***
«Эх, видела бы моя добрая матушка Петронилла, до чего докатился ее младшенький! Подумать только: Арно де Серволь, восьмой сын Фулька Реньо, сеньора де Сен-Мари, де Ля-Судьер, де Вильнёв и прочая, и прочая – сидит в придорожных кустах, словно обгадившийся бродяга, и ждет сигнала от этой безмозглой деревенщины Синистра, возомнившего себя пупом земли!»
Арно достал из ножен видавший виды бракемар, сохранившийся у него еще со студенческих времен. Короткий широкий клинок тускло блеснул в лучах рассветного солнца, подмигнул золотой филигранью, оплетавшей рукоять монограммой «АС»: Арно де Серволь. Хоть студентам и запрещалось иметь оружие, но парижские схолары были особой кастой – и плевать хотели на королевские запреты с высокой колокольни Сен-Дени.
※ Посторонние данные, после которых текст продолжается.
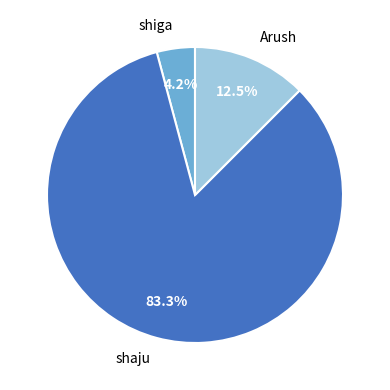

What is the largest slice in the pie chart?

shaju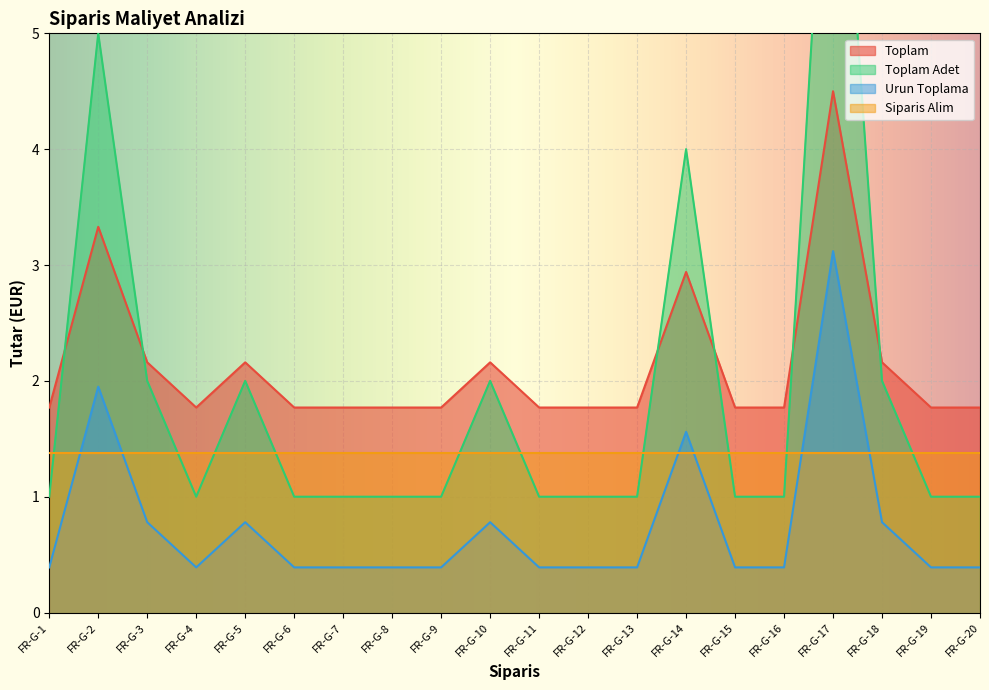

The Toplam series shows 1.8 at FR-G-20. True or false?

True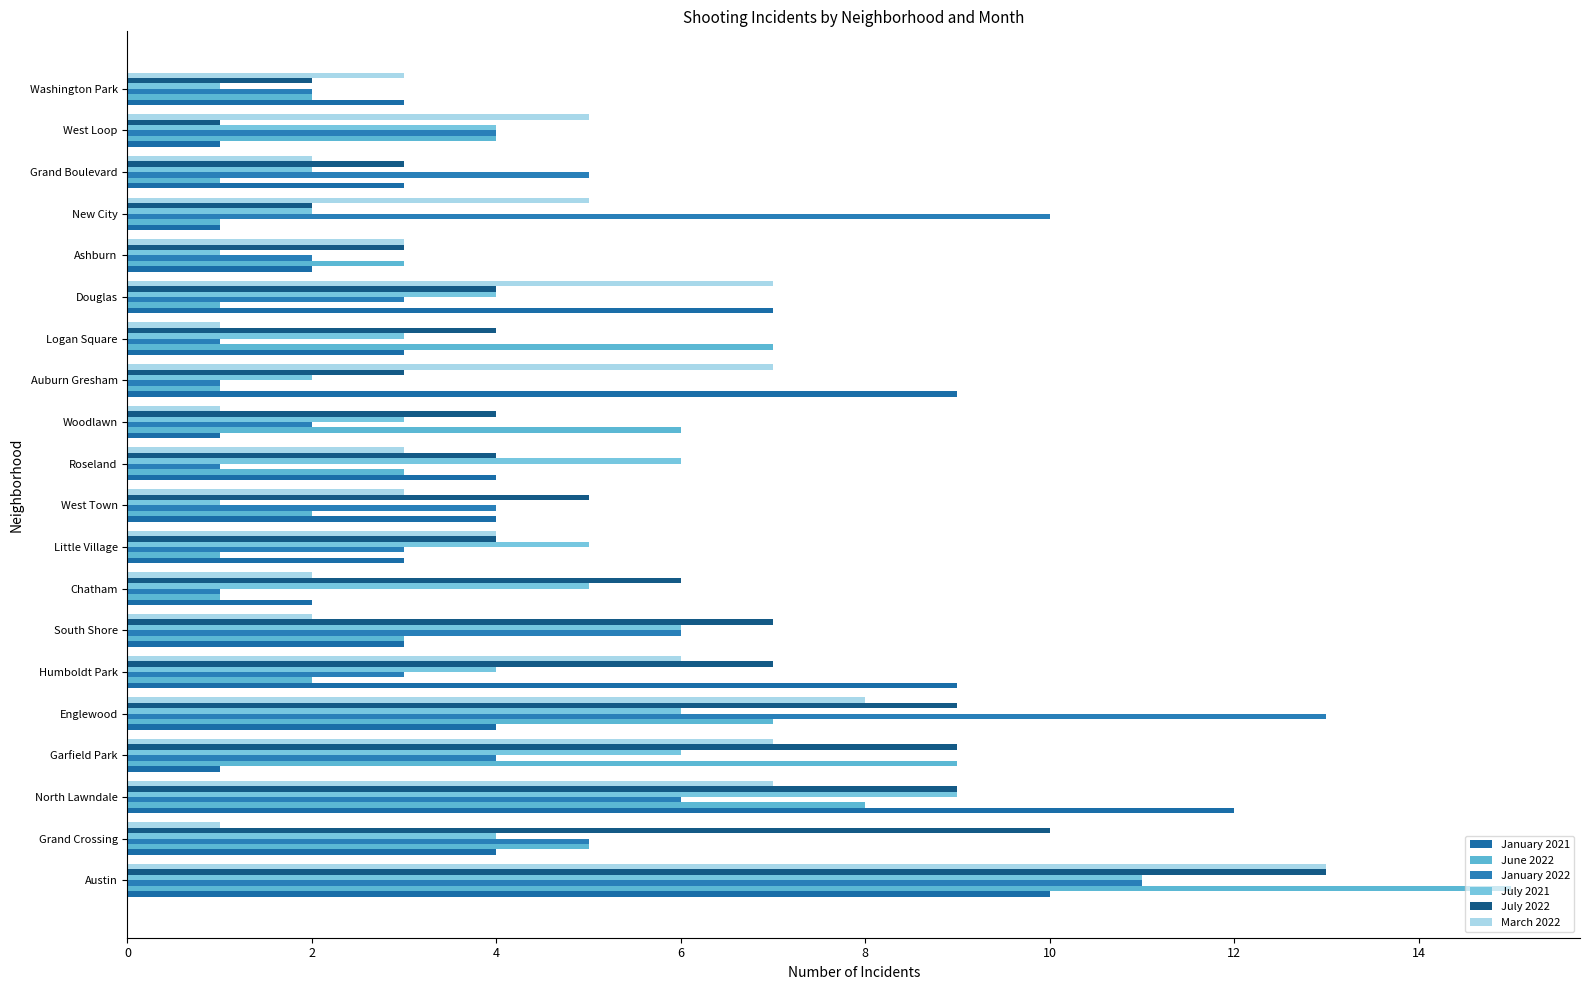

Which series has the largest range (max minus min)?

June 2022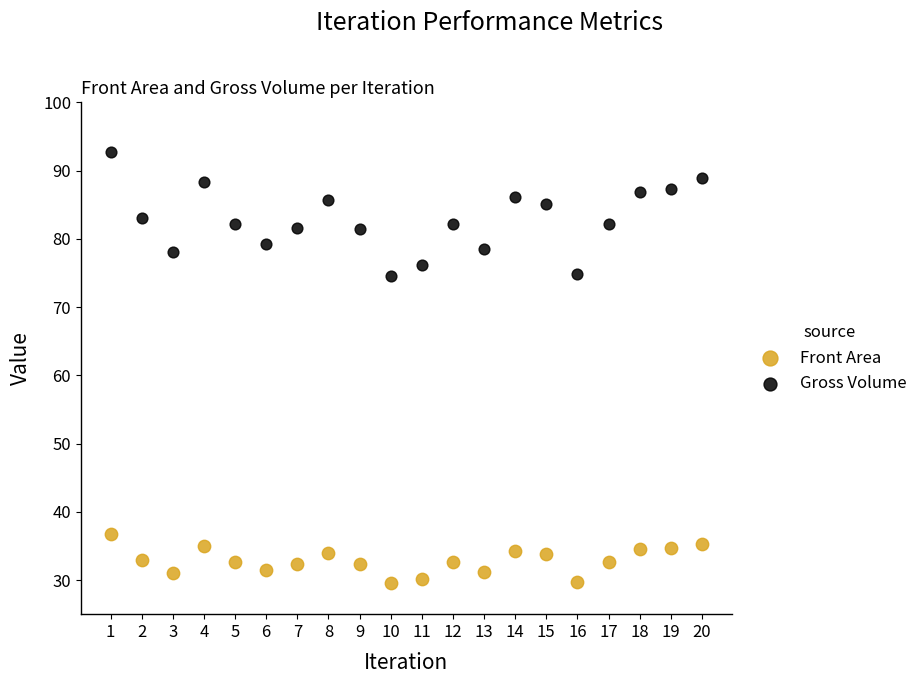

Which series has the largest Y range (max minus min)?

Gross Volume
Арно отдал за этот клинок три золотых экю – почти половину денег, вырученных в тот год с продажи отцовского вина. Схолары Парижского университета имели королевскую привилегию на беспошлинный ввоз провизии для собственных нужд, включая вино. Арно, как и многие из его приятелей, половину своих барриков сбывал хозяевам городских кабаков.
Сколько лет прошло с той поры – десять, больше? «Ну что, несостоявшееся светило теологии, что там писал Петр Едок47 про то, как грабить пузатеньких пилигримов? Оставлять их в живых, и дальше мучиться „в этом сумрачном лесу“ – или же отправлять прямой дорогой к Святому Иакову, к которому они все так спешат? Жаль, нет под рукой „Суммы теологии“ Фомы Аквината – он-то уж наверняка разбирался в этих делах. Как там у него было: „согласно естественному закону все вещи являются общей собственностью, никто не вправе присваивать какую бы то ни было внешнюю вещь себе“. Ох, неробкого ума был покойный брат Фома! Жаль, бедолага-паломник не узнает перед смертью, что своим мечом я всего лишь восстанавливаю естественный закон».
Арно нервно рассмеялся глухим крякающим смехом. Верный признак волнения. Ну разумеется, он волнуется: все-таки не каждый день доводится убивать людей. Если так считать, то всего второй раз в жизни. Правда, в первый раз всё вышло почти случайно, да и было это бог весть когда.
Шесть лет назад Арно де Серволя со скандалом вышибли из Наваррского коллежа, из французской нации48 и из университета. Хорошо хоть обошлось без мрачных застенков Шатле49. Кто на него донес, Арно так и не узнал. Или не захотел узнавать.
«Мы не потерпим лживых мошенников в стенах нашего блистательного коллежа, взрастившего самого наместника Сына Божьего, Его Святейшество Климента VI!», надрывался от нарочитого возмущения епископский куратор Фовель, известный пьяница и содомит. Сказать по правде, грех Арно был не то чтобы велик. Он всего лишь подделал кое-какие документы, позволившие ему решить одну крайне неприятную финансовую проблему. Но подделка документов, наряду с изготовлением подложных печатей и чеканкой фальшивой монеты, признавались «оскорблением Его Величества», преступлениями против короля. О том, чтобы остаться в университете, не могло быть и речи.
Недоучившийся теолог Арно де Серволь сначала подвизался в парижском Парламенте50, среди многочисленной своры полуголодных и вечно галдящих стряпчих. Однако заработков мелкого ярыжки едва хватало на сытные ужины в приличном кабаке. Поначалу Арно еще как-то держался благодаря вспомоществованиям долготерпивого родителя и старших братьев. Но парой годов позже родитель отошел в мир иной, доходы братьев резко упали из-за того разгрома, что учинили в Аквитании англичане, а жизнь в столице королевства становилась все дороже и дороже. Пришлось вчерашнему бакалавру свободных искусств вспоминать свои студенческие навыки подчистки старых пергаменов и замены в них одних циферок на другие, более соблазнительные. Войдя во вкус, Арно перешел с цифр на буквы, с букв – на слова, со слов – на целые грамоты. Благодаря чему и оказался вскоре обладателем небольшого церковного бенефиция Велин, что на правом берегу Дордони чуть выше Кастийона. Треть дохода он отдавал местному кюре, окормлявшему велинских прихожан непосредственно на месте, а остальное – щедро тратил на жареных гусей, аржантейское вино и трактирных подавальщиц с блудливыми кошачьими глазами.